Канавы тоже не годились. Там, хоть и попроще, но уж больно нездорово: вечно мокрый с головы до ног, а одежды-то никакой. Вот тебе и малярия с пневмонией… Так или иначе, оставалась одна слесарка, гвоздики с колечками. Тоже несладко — напильником по четырнадцать часов скрежетать, но, по крайней мере, в тепле и под крышей. Правда, была нешуточная опасность и в слесарке — там особенно следили за нормой. Не выработал норму — карцер. А карцер, Ваша честь, это такое место, рядом с которым лагерный барак кажется президентскими апартаментами в отеле «Эксельсиор». Каменный мешок, где сидели без света, без воздуха и без еды, зато в цепях и в собственных экскрементах. Только самые крепкие, выйдя оттуда, не сваливались в лунатики. Нет, сам я не попадал. Я ж вам говорил, что в лагере выживает только тот, кто учится на чужих ошибках.

Лично я работал в то время в этой самой слесарке и с нормой справлялся легко: так уж получилось, что есть у меня эта ловкость в руках, хватка, то есть. А до этого и с тачкой управлялся лучше всех, скажу, не хвастаясь. Так что, если приналечь, то можно было и за себя отработать, и Йозефу немного помочь. В общем, стал я добиваться, чтобы его в слесарку определили. Да… ну и… добился. Как? А как чего-то добиваются в лагере? — Платишь кому надо и получаешь что надо. Что? Чем платишь?.. Ну… Конечно, мог бы я вам сейчас сказать, что были у меня, как и у всякого опытного заключенного, притырены тут и там всякие заначки на черный день. И ведь действительно были заначки: и денежек немного, и сигареты — лагерная валюта, и лекарства кое-какие, и даже ампула морфия, выменянная у лазаретского медбрата за губную гармошку. Мог бы сказать… но как соврать столь высокому суду, Ваша честь? Всех моих сокровищ не хватило бы и на половину требуемой взятки. Так что пришлось мне заплатить иначе.

У стосемидесятипятника, Ваша честь, всегда есть, чем заплатить, если очень-очень надо… А я так хотел, чтобы паренек уцелел. «Ничего, Карузо, — сказал я себе. — Потерпи, а потом, на небесах, этот грех зачтется тебе, как благо».

Самое смешное, что так оно и случилось. Натерпеться-то я натерпелся, это да… но по-настоящему опытный человек… Что? Что такое по-настоящему опытный? Ну, это просто, Ваша честь. По-настоящему — это значит в науке выживания. Любой другой опыт — не настоящий. Я так думаю. Вернее, так меня учит мой собственный настоящий опыт, гвоздики с колечками. Так вот, по-настоящему опытный человек знает, что он действительно сотворен из глины, но подобен Богу.
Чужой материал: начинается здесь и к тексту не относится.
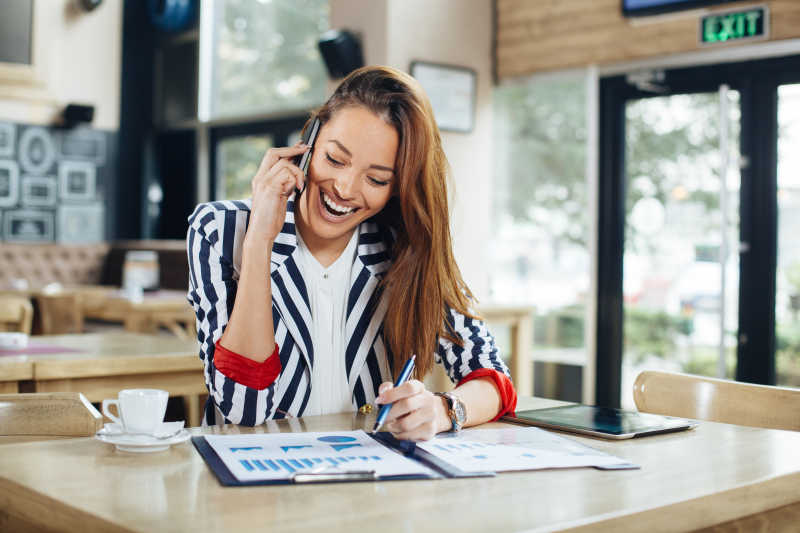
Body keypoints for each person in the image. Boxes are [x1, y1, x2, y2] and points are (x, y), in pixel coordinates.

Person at [187, 65, 516, 440]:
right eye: (335, 159)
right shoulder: (221, 229)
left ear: (397, 188)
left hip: (369, 482)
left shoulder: (402, 245)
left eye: (376, 179)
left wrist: (444, 411)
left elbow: (494, 381)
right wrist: (260, 239)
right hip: (259, 484)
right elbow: (244, 409)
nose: (344, 187)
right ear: (309, 140)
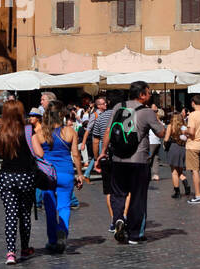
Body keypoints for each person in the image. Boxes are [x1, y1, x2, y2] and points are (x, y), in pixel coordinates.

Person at [98, 81, 165, 245]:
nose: (150, 96)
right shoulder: (147, 111)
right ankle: (135, 235)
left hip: (118, 159)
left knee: (118, 193)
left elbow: (108, 131)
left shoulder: (118, 107)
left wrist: (103, 152)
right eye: (148, 93)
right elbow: (161, 132)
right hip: (138, 160)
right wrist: (157, 119)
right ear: (141, 94)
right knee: (138, 197)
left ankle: (119, 218)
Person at [0, 98, 43, 264]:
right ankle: (25, 248)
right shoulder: (28, 130)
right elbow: (40, 153)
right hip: (26, 176)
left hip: (7, 177)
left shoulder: (0, 132)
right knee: (25, 214)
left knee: (10, 215)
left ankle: (11, 253)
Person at [36, 101, 83, 253]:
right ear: (61, 115)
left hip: (47, 174)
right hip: (66, 172)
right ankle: (62, 231)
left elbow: (38, 154)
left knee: (49, 208)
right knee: (64, 205)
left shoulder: (40, 132)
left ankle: (52, 240)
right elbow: (75, 154)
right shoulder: (70, 131)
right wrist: (80, 174)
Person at [163, 112, 189, 199]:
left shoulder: (171, 126)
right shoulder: (184, 126)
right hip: (182, 148)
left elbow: (166, 139)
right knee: (180, 171)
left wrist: (164, 145)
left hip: (173, 148)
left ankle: (177, 192)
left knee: (174, 172)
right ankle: (185, 183)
А практически это означает такую интересную вещь. Неважно, что делают с твоим телом, потому что это всего-навсего глина. Пусть себе мнут и давят, как угодно, лишь бы не отрывали от него куски, лишь бы потом можно было аккуратненько слепить себя заново. Но пока они это делают с глиной, ты должен обязательно помнить о своей богоподобности. А Бог, он ведь что сделал? — Сотворил этот мир, будь он прок… извините, Ваша честь, это меня куда-то не туда занесло. Я всего-то и хотел сказать, что в такие моменты нужно сотворить себе отдельный мир, но не такой, где гнут и корежат твою глину, а другой, замечательно красивый и очень удобный для повседневной человеческой жизни… и просто жить в нем, вот и все.

А терпение всегда идет в зачет, особенно бескорыстное… впрочем, это я уже говорил. Кто-то может сказать, что во всем этом деле была у меня своя, личная корысть, но видит Бог, это не так. Конечно, потом, когда мы начали вместе работать бок о бок в лагерной слесарке, я был счастлив, и поэтому вроде бы действительно выходит корысть, но, с другой стороны, это и не корысть вовсе — ведь я был счастлив только тем, что уберег его, Йозефа. Хотя, опять же… в общем, не знаю, не знаю… совсем я с этим запутался, но вы-то уж точно разберетесь, правда ведь, Ваша честь? Потому что, если не вы, то кто же тогда разберется?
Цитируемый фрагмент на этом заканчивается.